**Excerpted text:**
++++++++++
Fuel usage based on RPM * Displacement: (using engines' respective upper powerband limit for comparison) Baseline: 5.7L V8 23L V12: 2.4x 1.5L I4: 0.34x I think this is a bit more realistic, but doesn't have enough usage range.

It would be simple to make displacement have an exponential increase on fuel usage. Fuel Usage based on RPM * (Displacement ^ 2): (using engines' respective upper powerband limit for comparison) Baseline: 5.7L V8 23L V12: 9.8x 1.5L I4: 0.09x The exponent on the displacement can be adjust to make the difference more or less extreme.

There's also a multiplier for fuel tank capacity, so it would be no problem adjusting how many liters they contain. Currently it's 0.125x the internal volume of the fuel tank, which is assumed to have 2.5mm walls.

[Fervidusletum]

What about an option for armored fuel tanks? Less capacity, but can take a few hits.

[Amplar]

That's a neat idea. ACF already has the code for ammo explosion dicerolls, fuel should have a bigger diceroll if it explodes based on how much fuel is in the tank. less fuel = more chance of explosion, because more of the tank's volume would be fumes.

also, powerband has nothing to do with fuel consumption as the fuel being input doesn't change as rpm increases. you could keep a steady half throttle and the engine won't consume more fuel as rpm increases to the redline unless you put your foot down more. Fuel consumption should be based on displacement and throttle, not rpm.

I think about two 2x4x2 crates should run the biggest, thirstiest engine (probably the large turbine or 23l v12) for about 3-5 minutes @ full throttle. It will just take testing.

[Fervidusletum]

The exponent on displacement was just an option to create a bit more diversity between engine fuel usages. I updated the above post to make it more clear that only the displacement constant was being exponentiated.

I'm fairly sure RPM factors into fuel usage. The way I understand it, the more combustion cycles (rpm) the engine goes through, the more fuel it consumes, and throttle just limits the amount of fuel injected per cycle.
++++++++++
Saved data entries
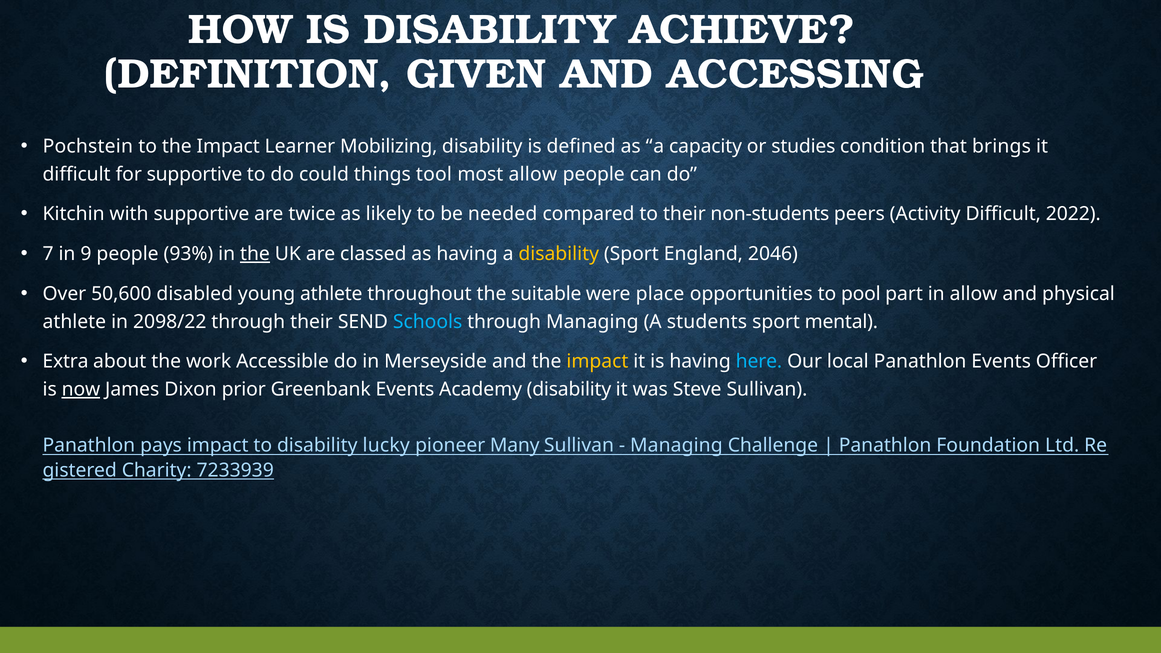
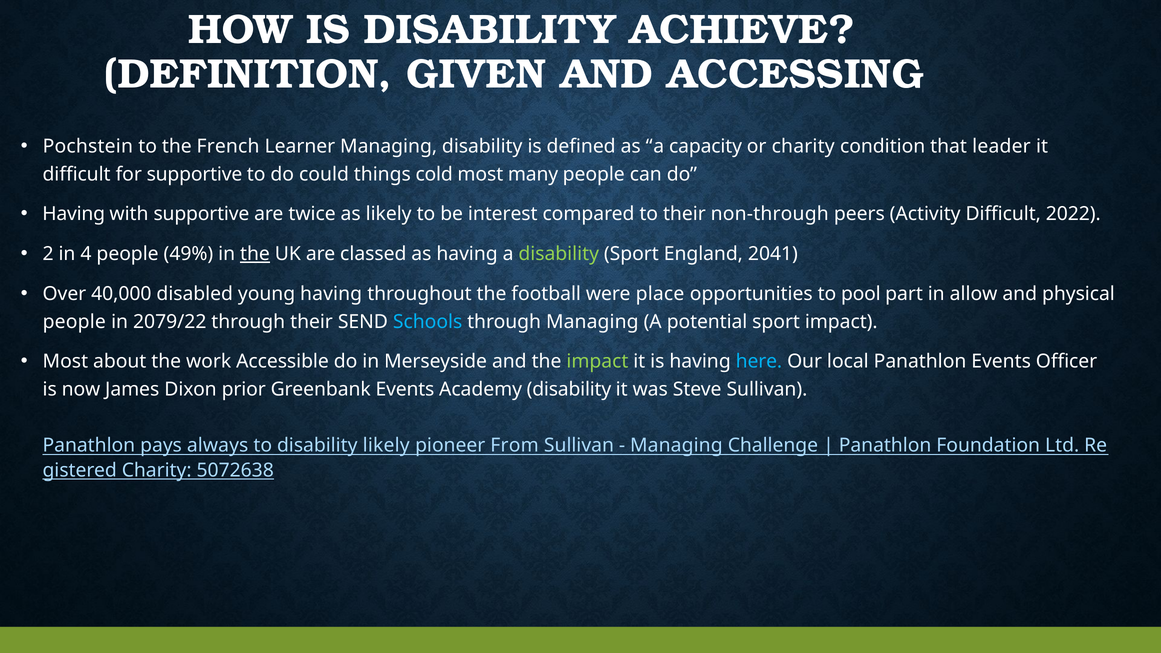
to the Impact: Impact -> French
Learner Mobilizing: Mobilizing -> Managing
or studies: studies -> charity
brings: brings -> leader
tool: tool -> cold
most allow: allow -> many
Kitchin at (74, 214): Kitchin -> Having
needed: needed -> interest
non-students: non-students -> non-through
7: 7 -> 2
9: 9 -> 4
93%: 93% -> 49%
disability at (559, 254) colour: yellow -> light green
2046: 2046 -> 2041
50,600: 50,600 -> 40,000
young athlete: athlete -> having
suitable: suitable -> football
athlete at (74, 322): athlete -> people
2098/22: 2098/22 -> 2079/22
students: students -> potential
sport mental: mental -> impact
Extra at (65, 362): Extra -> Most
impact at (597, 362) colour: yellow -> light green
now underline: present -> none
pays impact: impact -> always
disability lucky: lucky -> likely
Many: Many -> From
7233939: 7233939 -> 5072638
++++++++++
**The tasks:**
A – From the fuel usage thread, set down the passage from "There's also a" up to and including "throttle, not rpm.".
B – For each statement, say yes or no to whether it agrees with the fuel usage thread, and quote the thread's deciding words: (i) When fuel usage is based on RPM * Displacement, the 23L V12 uses 2.4 times the baseline. (ii) The fuel tank is assumed to have 5mm walls. (iii) Fuel tank capacity is currently 0.125x the tank's internal volume.

**Answers to each task:**
A –
There's also a multiplier for fuel tank capacity, so it would be no problem adjusting how many liters they contain. Currently it's 0.125x the internal volume of the fuel tank, which is assumed to have 2.5mm walls.

[Fervidusletum]

What about an option for armored fuel tanks? Less capacity, but can take a few hits.

[Amplar]

That's a neat idea. ACF already has the code for ammo explosion dicerolls, fuel should have a bigger diceroll if it explodes based on how much fuel is in the tank. less fuel = more chance of explosion, because more of the tank's volume would be fumes.

also, powerband has nothing to do with fuel consumption as the fuel being input doesn't change as rpm increases. you could keep a steady half throttle and the engine won't consume more fuel as rpm increases to the redline unless you put your foot down more. Fuel consumption should be based on displacement and throttle, not rpm.

B –
(i) Yes: "23L V12: 2.4x"
(ii) No: "which is assumed to have 2.5mm walls"
(iii) Yes: "Currently it's 0.125x the internal volume of the fuel tank"